Descobriram, segundo um blog, que há relações entre a desesperança e o crescimento e endurecimento das paredes das artérias em mulheres de meia idade que, fora disso, são saudáveis. Outra função importante de dimensões psicológicas aparece entre as pessoas que tiveram derrames. A apatia, não sentir emoções e não ter vontade de fazer coisas, de realizar projetos, também dificulta a recuperação depois de um derrame. As duas pesquisas foram publicadas na revista Stroke: Journal of the American Heart Association.
O pensamento negativo e a sensação de inutilidade prejudicam as artérias, independentemente da depressão e de outros fatores psicológicos associados à depressão. Freqüentemente, essas sensações estão presentes antes das mulheres apresentarem os primeiros sintomas de doenças cardiovasculares. A associação é linear: tanto maior a desesperança, maior a grossura da carótida. A grossura nas desesperançadas era de. Aproximadamente, 0,02 milímetros a mais. As artérias das mulheres mais desesperançadas eram nada menos do que 0,06 mm mais grossas. A grossura das artérias é um importante fator de risco para os derrames. Note-se que essas diferenças permaneciam depois de controlados fatores conhecidos que influenciam o risco cardiovascular: idade, raça, renda (classe social). E a depressão também.

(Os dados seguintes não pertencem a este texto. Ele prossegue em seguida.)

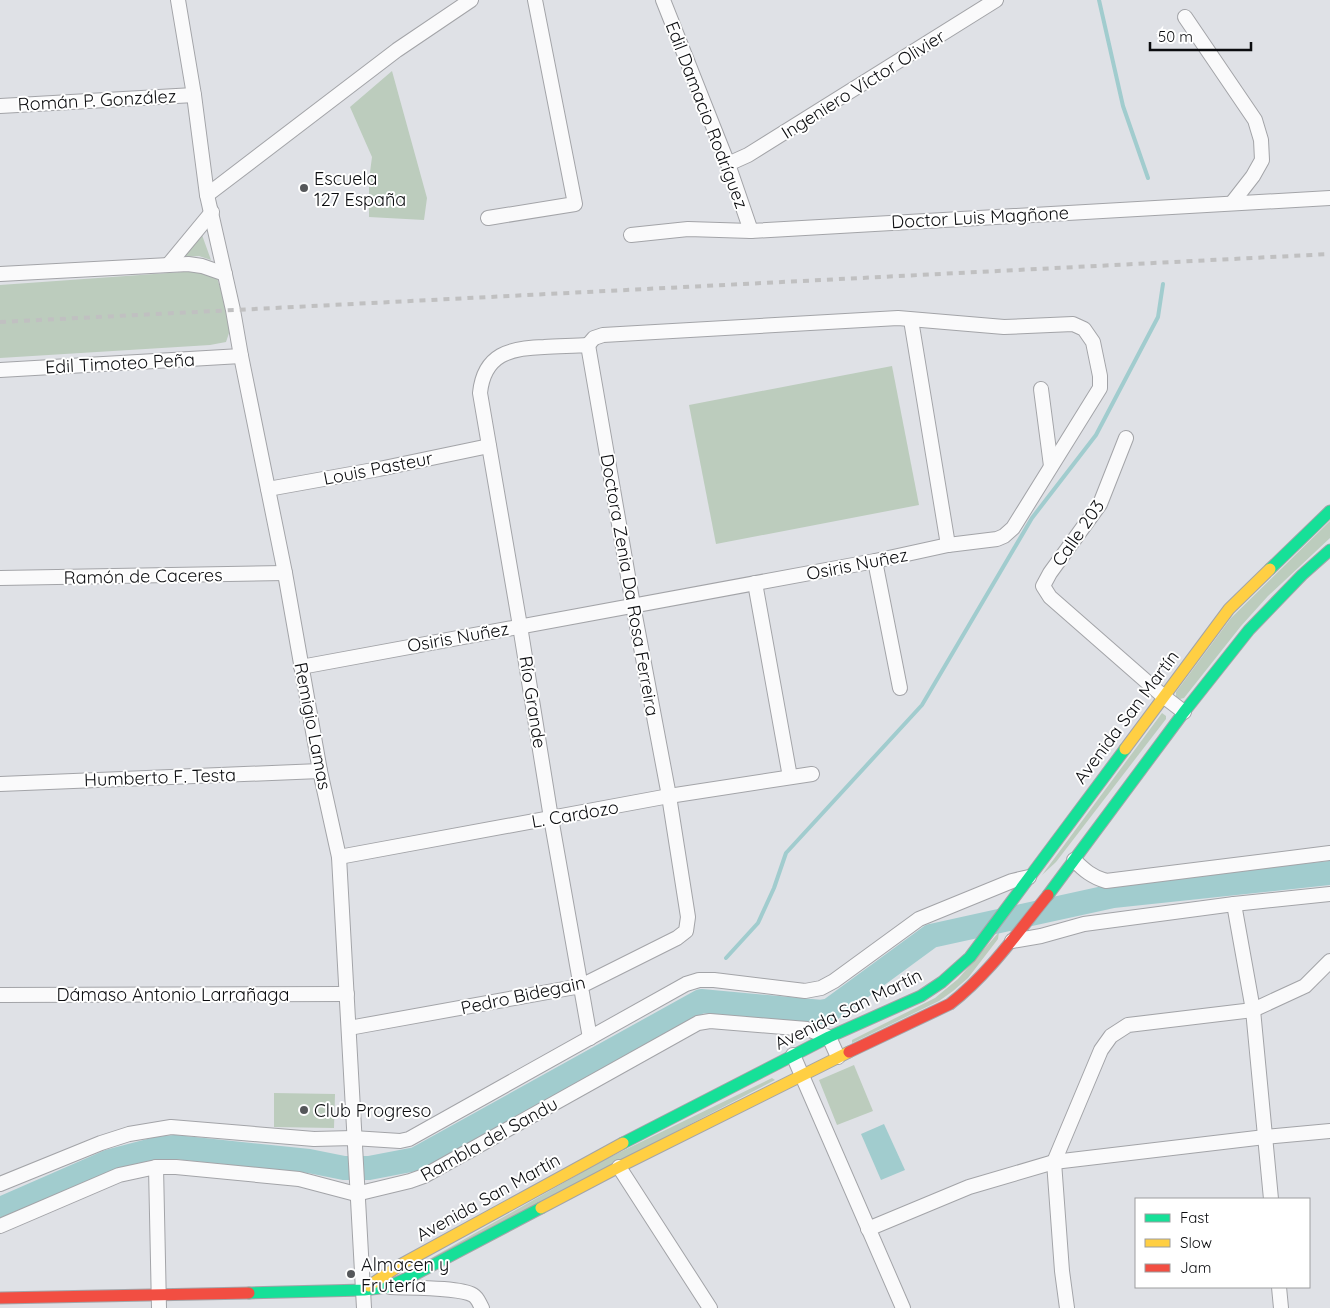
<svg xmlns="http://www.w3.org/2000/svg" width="1330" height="1308" font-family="Quicksand,sans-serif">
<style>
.green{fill:#bcccbd}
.water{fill:#a1ccce}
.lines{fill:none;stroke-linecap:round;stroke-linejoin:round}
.stream{stroke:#a1ccce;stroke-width:4}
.river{stroke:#a1ccce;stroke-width:24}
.street-casing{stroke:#a3a4a8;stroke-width:16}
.fast-casing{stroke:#a3a4a8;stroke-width:13}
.slow-casing{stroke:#a3a4a8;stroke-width:13}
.jam-casing{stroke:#a3a4a8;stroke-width:13}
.street{stroke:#fafafb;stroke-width:14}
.fast{stroke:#16e098;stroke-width:11}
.slow{stroke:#ffcf43;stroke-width:11}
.jam{stroke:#f24e42;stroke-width:11}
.rail{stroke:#c0c0c1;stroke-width:4;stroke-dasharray:6 6;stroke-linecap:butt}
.poi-dot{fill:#55575a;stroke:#fff;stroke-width:2}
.labels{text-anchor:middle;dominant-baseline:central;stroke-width:4;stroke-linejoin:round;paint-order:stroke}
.street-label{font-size:18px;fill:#0b0c0f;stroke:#fff}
.poi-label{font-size:18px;fill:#0b0c0f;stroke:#fff;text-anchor:start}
</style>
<rect width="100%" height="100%" fill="#dfe1e6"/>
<g class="green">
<polygon points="392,71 427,198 424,220 369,217 369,180 372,157 350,107"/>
<polygon points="202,235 211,260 199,256 184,257"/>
<polygon points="196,271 217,278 224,299 230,330 226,342 210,345 0,358 0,285"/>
<polygon points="892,366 919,505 716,544 689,405"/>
<polygon points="1330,521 1330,538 1268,596 1241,626 1184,698 1180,699 1176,697 1176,692 1231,618"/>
<polygon points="1162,713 1166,716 1166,719 1056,862 1042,875"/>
<polygon points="999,932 998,939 968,978 953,991 939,1001 852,1043 852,1040 935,998 958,979"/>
<polygon points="854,1065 873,1111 837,1125 819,1080"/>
<polygon points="772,1078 775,1080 412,1269 602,1161"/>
<polygon points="274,1093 335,1094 334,1128 274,1127"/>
</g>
<polygon class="water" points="884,1124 905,1170 881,1180 861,1134"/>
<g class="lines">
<g class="stream">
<polyline points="1099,0 1123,106 1148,178"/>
<polyline points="726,958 758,923 774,888 786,853 922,705 1032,518 1096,435 1158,317 1163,284"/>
</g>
<polyline class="river" points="0,1209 110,1161 156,1149 175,1147 309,1161 344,1168 369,1168 416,1159 701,1001 822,1012 830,1010 931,936 1113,896 1330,873"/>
<defs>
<g id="street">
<polyline points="178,0 194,95 207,195 233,310 241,356 285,573 320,771 339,857 364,1308"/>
<polyline points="663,0 728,164 751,231"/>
<polyline points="1185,17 1255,120 1261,140 1262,160 1253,176 1232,203"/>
<polyline points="0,106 194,95"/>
<polyline points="728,164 748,155 996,0"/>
<polyline points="207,195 397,50 471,0"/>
<polyline points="488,218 575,204 535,0"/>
<polyline points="631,235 688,229 751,231 1330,198"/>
<polyline points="169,264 212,212"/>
<polyline points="0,274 188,264 202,266 225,274"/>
<polyline points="911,320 948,545"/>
<polyline points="0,370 241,356"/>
<polyline points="1041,389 1051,466"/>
<polyline points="1126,438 1100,504 1050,573 1043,586 1050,597 1163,696 1184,712"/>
<polyline points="268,489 379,469 489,446"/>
<polyline points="875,561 900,688"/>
<polyline points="0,578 285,573"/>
<polyline points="755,583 790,777"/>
<polyline points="301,667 875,561 948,545 997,539 1004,536 1013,528 1100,388 1100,376 1093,342 1084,329 1073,324 1004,327 898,318 603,335 594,338 588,345"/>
<polyline points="0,784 320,771"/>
<polyline points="339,857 669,796 812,774"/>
<path d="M 1074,860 C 1084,870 1092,877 1106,881 L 1330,853"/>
<polyline points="1234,904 1253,1010 1271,1199"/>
<polyline points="1012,941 1041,936 1084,924 1234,904 1330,894"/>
<polyline points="0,995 347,994"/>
<path d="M 349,1028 L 581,986 L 677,938 L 686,931 L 688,917 L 669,796 L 633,605 L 588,345 C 573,346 559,346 544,347 C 510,348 484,354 480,393 L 520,626 L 551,818 L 590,1038"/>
<polyline points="793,1055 903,1308"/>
<polyline points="156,1167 159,1308"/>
<polyline points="619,1167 710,1308"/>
<polyline points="0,1184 101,1143 129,1134 171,1127 314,1139 353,1138 400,1141 409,1139 686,984 699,980 714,980 805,991 821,988 834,981 919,919 1012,881 1029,877"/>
<polyline points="0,1226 119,1175 156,1167 176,1167 299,1179 356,1194 410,1181 424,1176 698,1023 710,1021 807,1029 829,1037 838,1057"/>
<polyline points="868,1229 969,1187 1054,1162 1265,1137 1330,1131"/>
<path d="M 390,1287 C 408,1288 459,1287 473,1295 C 478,1298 479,1303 482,1308"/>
<polyline points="1279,1287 1281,1308"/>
<polyline points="1067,1308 1062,1271 1054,1162 1101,1050 1111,1036 1128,1025 1253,1010 1305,986 1330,961"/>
</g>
<g id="fast">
<polyline points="1270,569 1330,511"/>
<polyline points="1048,895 1184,712 1249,630 1302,575 1330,550"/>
<polyline points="623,1143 829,1037 921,996 942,982 970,957 1125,749"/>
<polyline points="249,1293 364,1290 387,1287 412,1276 541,1208"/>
</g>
<g id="slow">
<polyline points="1125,749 1229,609 1270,569"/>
<polyline points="541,1208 619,1167 849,1052"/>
<polyline points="369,1286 400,1265 623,1143"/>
</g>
<g id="jam">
<path d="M 849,1052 L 950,1004 C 989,974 1017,933 1048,895"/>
<polyline points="0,1298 249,1293"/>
</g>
</defs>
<use href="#street" class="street-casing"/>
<use href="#fast" class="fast-casing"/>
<use href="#slow" class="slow-casing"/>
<use href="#jam" class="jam-casing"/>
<use href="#street" class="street"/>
<use href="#fast" class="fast"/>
<use href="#slow" class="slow"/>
<use href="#jam" class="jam"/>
<polyline class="rail" points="0,322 1330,254"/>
</g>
<g class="poi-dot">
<circle cx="304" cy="188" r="5"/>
<circle cx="304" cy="1110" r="5"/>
<circle cx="351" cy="1274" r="5"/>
</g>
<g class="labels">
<g class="street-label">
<text transform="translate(863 84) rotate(-32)">Ingeniero Víctor Olivier</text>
<text transform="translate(97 100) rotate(-3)">Román P. González</text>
<text transform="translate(707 115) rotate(69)">Edil Damacio Rodríguez</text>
<text transform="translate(980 217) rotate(-3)">Doctor Luis Magñone</text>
<text transform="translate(120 363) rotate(-3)">Edil Timoteo Peña</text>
<text transform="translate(378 468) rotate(-11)">Louis Pasteur</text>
<text transform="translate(1078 533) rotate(-55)">Calle 203</text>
<text transform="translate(857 564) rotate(-11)">Osiris Nuñez</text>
<text transform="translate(143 576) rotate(-1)">Ramón de Caceres</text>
<text transform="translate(630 585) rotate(80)">Doctora Zenia Da Rosa Ferreira</text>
<text transform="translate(458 637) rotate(-10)">Osiris Nuñez</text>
<text transform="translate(533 702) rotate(81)">Río Grande</text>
<text transform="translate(1126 717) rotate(-53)">Avenida San Martín</text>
<text transform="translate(313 726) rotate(79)">Remigio Lamas</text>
<text transform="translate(160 777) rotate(-2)">Humberto F. Testa</text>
<text transform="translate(575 814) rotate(-10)">L. Cardozo</text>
<text x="173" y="994">Dámaso Antonio Larrañaga</text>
<text transform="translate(523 995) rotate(-12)">Pedro Bidegain</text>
<text transform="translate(848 1009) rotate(-26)">Avenida San Martín</text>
<text transform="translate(489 1139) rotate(-29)">Rambla del Sandu</text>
<text transform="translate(488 1197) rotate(-29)">Avenida San Martín</text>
</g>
<g class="poi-label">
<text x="314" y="178">Escuela<tspan x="314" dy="21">127 España</tspan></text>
<text x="314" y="1110">Club Progreso</text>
<text x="361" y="1264">Almacen y<tspan x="361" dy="21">Frutería</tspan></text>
</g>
</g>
<rect x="1135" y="1198" width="175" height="90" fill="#ffffff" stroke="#9d9e9f"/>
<rect x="1145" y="1214" width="25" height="8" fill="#16e098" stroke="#9d9e9f"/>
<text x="1180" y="1223" font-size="15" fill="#0b0c0f">Fast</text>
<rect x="1145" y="1239" width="25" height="8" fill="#ffcf43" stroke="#9d9e9f"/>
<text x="1180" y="1248" font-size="15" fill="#0b0c0f">Slow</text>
<rect x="1145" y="1264" width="25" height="8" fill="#f24e42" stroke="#9d9e9f"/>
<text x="1180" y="1273" font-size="15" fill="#0b0c0f">Jam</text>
<path d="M1150 42v8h101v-8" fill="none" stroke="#0b0c0f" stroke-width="2.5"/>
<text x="1158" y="42" font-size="15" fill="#0b0c0f" stroke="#ffffff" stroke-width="4" paint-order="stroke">50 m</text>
</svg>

Pesquisas anteriores demonstraram o impacto da desesperança sobre a resposta cardiovascular em homens que já tinham doenças cardiovasculares. Essa pesquisa mostra que a associação está presente antes da doença aparecer, antes de apresentar sintomas clínicos.
Por sua vez, a apatia dificulta a recuperação após o derrame. As relações são claras: os mais apáticos tinham menor funcionalidade física, participavam menos de tudo o que tem que ver com as atividades da vida (que ajudam a recuperar o paciente) e saúde geralmente muito pior.
Esses estudos mostram que parte importante do tratamento e da prevenção de derrames e outras doenças cardiovasculares deve incluir projetos, participação, esperança de fazer alguma coisa. Não basta dar remédio e deixar num depósito…mesmo que seja sua própria casa.